Sat 1 July – Sun 23 July
Memoria is an exciting new exhibition by artist Alex Peckham, reflecting upon life and death. The debut showing of this exhibition at Phoenix Brighton combines large-scale sculpture with spoken and written narrative, as well as dynamic sound and lighting. The installation creates an environment that juxtaposes interior and exterior. It is in one sense a deconstructed living space – however, the surreal environment is also reminiscent of nature, embodying a dreamlike quality.
Alex Peckham is a UK-based artist whose practice encompasses sculpture, sound, light and moving image to produce powerful installation art. He has a particular interest in the combination of traditional fine art techniques with contemporary time-based media. His work has been shown at The Royal College of Art, Goldsmiths, Artist Residence, and many other galleries, events and institutions.
Much of Alex’s work features a strong process-driven aspect, and Memoria continues this practice. His previous work, Interstice, involved the painstaking creation of an intricately-patterned inverted crystal boat.
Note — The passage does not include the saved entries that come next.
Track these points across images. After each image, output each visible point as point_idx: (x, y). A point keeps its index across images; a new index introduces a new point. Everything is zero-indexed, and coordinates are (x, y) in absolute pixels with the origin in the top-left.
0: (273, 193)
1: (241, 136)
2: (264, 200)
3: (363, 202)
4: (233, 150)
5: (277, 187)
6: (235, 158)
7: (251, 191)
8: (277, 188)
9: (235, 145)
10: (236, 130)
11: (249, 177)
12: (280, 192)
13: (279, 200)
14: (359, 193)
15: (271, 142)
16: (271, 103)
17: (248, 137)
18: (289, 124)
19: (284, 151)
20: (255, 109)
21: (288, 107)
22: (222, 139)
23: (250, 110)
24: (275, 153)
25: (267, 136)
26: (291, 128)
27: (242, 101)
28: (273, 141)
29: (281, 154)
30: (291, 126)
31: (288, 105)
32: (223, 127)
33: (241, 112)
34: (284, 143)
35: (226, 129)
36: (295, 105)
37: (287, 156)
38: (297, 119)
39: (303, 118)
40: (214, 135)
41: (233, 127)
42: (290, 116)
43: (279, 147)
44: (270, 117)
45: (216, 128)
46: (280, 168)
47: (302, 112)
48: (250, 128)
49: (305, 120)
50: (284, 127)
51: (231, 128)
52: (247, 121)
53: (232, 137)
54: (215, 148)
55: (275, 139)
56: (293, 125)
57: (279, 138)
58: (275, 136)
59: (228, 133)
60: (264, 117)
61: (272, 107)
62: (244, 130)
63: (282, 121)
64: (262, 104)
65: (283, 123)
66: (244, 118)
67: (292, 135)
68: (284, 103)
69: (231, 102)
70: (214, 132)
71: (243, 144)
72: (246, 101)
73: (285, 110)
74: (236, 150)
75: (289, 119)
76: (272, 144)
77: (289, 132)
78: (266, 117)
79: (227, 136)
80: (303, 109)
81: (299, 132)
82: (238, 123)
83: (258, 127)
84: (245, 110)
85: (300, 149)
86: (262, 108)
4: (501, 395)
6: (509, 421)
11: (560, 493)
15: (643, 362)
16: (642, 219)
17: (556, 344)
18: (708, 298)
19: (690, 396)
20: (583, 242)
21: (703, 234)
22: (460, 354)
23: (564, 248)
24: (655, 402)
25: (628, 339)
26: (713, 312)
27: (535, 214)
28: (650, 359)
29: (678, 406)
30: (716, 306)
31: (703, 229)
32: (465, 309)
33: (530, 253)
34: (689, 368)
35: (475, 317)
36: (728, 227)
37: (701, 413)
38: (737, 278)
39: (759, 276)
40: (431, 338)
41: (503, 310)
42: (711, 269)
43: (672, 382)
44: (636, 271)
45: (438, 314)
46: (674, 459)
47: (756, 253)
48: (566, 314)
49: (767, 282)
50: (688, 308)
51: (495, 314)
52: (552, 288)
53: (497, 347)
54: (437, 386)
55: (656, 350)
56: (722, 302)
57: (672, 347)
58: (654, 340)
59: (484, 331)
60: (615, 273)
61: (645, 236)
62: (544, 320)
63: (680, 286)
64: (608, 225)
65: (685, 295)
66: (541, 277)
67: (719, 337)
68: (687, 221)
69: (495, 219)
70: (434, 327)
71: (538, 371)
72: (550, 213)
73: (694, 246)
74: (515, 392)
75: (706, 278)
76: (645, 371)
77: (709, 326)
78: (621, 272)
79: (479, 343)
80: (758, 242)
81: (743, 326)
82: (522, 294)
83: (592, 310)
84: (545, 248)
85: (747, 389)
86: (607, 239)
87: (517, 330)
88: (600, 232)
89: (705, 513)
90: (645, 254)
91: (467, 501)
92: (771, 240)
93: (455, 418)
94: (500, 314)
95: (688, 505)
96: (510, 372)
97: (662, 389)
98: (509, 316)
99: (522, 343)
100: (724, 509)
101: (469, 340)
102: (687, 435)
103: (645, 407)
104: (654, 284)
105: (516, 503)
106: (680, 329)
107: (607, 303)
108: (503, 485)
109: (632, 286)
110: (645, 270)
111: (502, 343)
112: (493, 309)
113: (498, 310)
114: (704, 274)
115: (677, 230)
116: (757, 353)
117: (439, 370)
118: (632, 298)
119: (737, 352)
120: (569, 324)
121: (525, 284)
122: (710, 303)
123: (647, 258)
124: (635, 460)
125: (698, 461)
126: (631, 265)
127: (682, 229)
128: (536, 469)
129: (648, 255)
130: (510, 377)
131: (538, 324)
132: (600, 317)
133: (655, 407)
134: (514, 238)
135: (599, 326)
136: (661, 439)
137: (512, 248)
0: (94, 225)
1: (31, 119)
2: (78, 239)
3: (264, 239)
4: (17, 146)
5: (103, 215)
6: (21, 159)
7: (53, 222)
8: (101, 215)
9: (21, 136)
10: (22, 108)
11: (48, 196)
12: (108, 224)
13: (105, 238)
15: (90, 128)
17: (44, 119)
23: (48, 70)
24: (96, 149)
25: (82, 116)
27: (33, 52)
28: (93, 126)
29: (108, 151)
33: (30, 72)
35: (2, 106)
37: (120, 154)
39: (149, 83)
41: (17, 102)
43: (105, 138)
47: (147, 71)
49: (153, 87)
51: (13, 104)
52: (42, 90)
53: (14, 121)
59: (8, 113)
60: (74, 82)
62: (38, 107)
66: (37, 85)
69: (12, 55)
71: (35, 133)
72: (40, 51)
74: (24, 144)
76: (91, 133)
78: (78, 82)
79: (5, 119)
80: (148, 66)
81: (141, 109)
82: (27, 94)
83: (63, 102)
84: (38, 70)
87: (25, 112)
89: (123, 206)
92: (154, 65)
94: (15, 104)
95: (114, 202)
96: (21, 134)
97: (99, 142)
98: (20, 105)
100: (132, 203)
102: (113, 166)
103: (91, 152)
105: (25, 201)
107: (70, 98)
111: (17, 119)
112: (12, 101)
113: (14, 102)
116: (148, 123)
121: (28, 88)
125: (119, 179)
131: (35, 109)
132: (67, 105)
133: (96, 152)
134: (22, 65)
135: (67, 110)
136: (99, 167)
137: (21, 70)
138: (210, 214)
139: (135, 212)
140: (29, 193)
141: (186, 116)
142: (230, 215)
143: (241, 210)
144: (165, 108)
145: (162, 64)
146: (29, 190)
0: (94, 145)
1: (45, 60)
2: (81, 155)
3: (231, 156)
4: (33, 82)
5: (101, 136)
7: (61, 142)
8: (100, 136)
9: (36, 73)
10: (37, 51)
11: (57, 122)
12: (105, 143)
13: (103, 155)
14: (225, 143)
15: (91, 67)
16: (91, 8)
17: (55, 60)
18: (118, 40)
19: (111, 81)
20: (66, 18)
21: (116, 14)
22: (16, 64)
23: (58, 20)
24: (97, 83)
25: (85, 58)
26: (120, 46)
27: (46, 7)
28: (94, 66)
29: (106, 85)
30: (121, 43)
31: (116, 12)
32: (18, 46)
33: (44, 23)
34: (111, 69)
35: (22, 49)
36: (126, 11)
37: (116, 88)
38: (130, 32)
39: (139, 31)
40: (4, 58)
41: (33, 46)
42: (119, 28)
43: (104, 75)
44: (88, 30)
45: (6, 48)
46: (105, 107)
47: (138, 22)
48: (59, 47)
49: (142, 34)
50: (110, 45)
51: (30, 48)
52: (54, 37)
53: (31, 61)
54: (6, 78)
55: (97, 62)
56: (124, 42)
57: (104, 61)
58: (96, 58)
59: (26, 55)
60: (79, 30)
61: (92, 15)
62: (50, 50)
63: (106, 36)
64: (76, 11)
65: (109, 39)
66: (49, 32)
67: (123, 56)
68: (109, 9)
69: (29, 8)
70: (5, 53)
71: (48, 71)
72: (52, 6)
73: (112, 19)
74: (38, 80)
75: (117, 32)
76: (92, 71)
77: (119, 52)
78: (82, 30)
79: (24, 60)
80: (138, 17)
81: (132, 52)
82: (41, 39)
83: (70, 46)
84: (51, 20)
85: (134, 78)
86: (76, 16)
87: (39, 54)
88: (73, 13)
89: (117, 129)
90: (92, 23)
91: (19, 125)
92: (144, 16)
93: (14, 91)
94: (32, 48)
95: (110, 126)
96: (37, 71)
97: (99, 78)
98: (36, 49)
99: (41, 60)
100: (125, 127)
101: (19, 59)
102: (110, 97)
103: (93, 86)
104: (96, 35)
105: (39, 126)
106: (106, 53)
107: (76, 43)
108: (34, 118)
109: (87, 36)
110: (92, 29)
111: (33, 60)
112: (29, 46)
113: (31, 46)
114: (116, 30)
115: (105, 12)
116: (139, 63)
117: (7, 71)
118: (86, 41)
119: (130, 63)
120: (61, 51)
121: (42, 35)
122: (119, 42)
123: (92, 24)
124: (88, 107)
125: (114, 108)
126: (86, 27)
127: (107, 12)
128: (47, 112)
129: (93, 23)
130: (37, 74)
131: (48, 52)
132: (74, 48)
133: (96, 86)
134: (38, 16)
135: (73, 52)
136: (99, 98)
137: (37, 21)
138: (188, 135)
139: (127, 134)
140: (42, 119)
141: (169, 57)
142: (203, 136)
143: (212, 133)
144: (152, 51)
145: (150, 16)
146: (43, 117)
Memoria features an even lengthier process, with each wing of the giant insect being covered entirely by hand with tiny tufts of imitation fur.
“In one sense it is a penance, in another it is catharsis or meditation. It really depends on how I am feeling at the time. Actually cutting and forming each tuft is quite monotonous but I have a lot of practice and I’m very consistent now, so if I’m feeling stressed then I do that instead. It takes about five minutes to make ten tufts and I need more than one thousand for each wing, so it’s a slow process.”
The primary theme Memoria addresses is that of mortality, asking us to consider what is truly important in our own lives. Death undermines the rational, reminding us that in one sense, everything is pointless. Equally, art is not rational – it does not exist to serve society but instead to explore it. Alex seeks to explore whether art can help us understand this?
Alex formerly held a senior role with internationally renowned artists’ group Blast Theory. He led technical development of many Blast Theory projects, including the multi-award-winning Karen and My One Demand, a 90-minute film shot entirely in one take and performed live on three consecutive nights on the streets of Toronto, broadcast to cinemas across the city during the Luminato film festival.
To accompany the exhibition, Phoenix Brighton is delighted to announce the event Artists in Conversation: Mortality and Art. What is loss? Have we fallen into a maelstrom of everyday activities and obligations at the expense of our own spiritual well-being? This fascinating event will take place on Weds 19 July, and joining Alex to discuss these questions will be artists Rachael Allen and Lorenza Ippolito. Each artist will present their views, followed by an open discussion with the audience.
Phoenix Arts Association was established by a group of artists in Brighton in 1991. Initially, the group rented some 20 workspaces in the current premises, Wellesley House. At the time, the site was planned for redevelopment. In 1996, with the support of Brighton Council and a grant from the Single Regeneration Budget, Phoenix was able to purchase the building, refurbish, and create up to 100 studios, together with two gallery exhibition facilities, education workshop spaces and larger workspaces for short-term projects.